BC missing boat on sustainable alternatives
For her part, Morton remains dismayed by the what she sees as the same old pattern or government favouring foreign industry over local voices. “Clearly, there’s nothing people can say anymore to stop this industry – not science, not local industry, not chiefs,” Morton said on the phone from the Broughton Archipelago.
“It’s a shame because BC is well-placed to be a global leader in closed-containment salmon farming,” she added, referencing the land-based Kuterra project – a partnership involving the ‘Namgis First Nation of Alert Bay. “Even the Norwegian government is starting to invest millions to develop closed-containment, amidst continued challenges to the ocean-based open net pen industry, such as algae blooms, high water temperatures and disease.”
The Broughton Archipelago has seen a return of major sea lice issues and mega-retailer Costco recently stopped buying Chilean farmed salmon due to the high antibiotic levels required to combat grave bacterial diseases there.
Tenures now long-term
To make matters worse, says Morton, these new tenures are long-term – up to nine years each – instead of the old method whereby they had to be renewed by the government on an annual basis. That means these communities and those affected upstream will face the consequences of these approvals for years to come.
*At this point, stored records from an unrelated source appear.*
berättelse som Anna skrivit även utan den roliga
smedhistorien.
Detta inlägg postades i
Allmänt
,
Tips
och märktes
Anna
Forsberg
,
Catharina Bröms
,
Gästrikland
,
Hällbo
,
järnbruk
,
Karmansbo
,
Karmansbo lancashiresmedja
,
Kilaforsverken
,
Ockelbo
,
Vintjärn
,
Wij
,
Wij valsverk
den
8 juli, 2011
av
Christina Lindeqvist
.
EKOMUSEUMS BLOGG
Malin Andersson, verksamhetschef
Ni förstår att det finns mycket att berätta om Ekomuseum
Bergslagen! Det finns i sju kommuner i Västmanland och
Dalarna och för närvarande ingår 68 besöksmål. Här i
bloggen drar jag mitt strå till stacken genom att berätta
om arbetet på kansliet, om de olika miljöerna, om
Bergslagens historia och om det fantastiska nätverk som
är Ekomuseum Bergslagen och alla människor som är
Shrimp fishermen turned down $260,000 payoff
Another group negatively impacted by one of the new farms – the Clio Channel tenure – is local wild shrimp fishermen. Ten of them were each recently offered a $20,000 payoff by Grieg to go along with the new net pen installation – plus $60,000 to the their collective organization. All of them said, “No,” yet the farm is going ahead regardless.
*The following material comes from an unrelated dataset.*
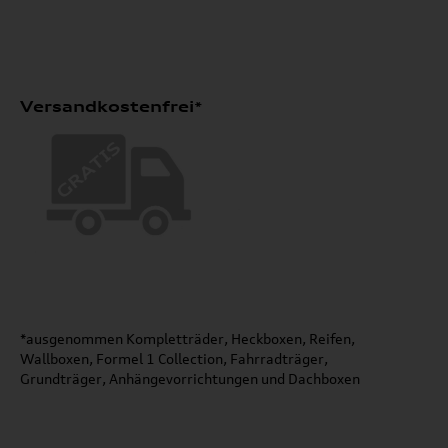
Versandkostenfrei*
*ausgenommen Kompletträder, Heckboxen, Reifen,
Wallboxen, Formel 1 Collection, Fahrradträger,
Grundträger, Anhängevorrichtungen und Dachboxen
As Chritopher Pollon explained in his Tyee piece that broke news of the letter:
[quote]The fishermen are opposed to the farms because the two proposed sites occupy some of the best harvesting grounds in the region for wild side-stripe and pink shrimp, which are caught by bottom trawling along a soft-bottomed, underwater prairie unique to the upper reaches of the Channel. It’s also an important harvesting area for spot prawns, an increasingly lucrative “foodie” commodity in B.C. and beyond that are sustainably caught in traps.[/quote]
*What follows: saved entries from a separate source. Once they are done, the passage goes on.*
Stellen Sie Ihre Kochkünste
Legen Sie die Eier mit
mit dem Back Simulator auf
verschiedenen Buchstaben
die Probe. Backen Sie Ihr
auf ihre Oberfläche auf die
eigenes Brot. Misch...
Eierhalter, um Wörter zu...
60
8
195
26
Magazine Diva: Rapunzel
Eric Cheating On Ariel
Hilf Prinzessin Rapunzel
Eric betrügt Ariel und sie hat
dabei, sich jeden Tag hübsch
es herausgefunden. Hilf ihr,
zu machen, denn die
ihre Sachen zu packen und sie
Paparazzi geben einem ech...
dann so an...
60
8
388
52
These shrimp fishermen may not reel in the kind of revenues that a million-fish net pen operation does, but at least they are local businesspeople who supply an in-demand product to BC restaurants and tables, notes Morton.
“What a way to celebrate BC Day,” she quips. “Give away more farms to Norwegian companies who take the money out of our economy and put it in the pockets of their foreign shareholders.”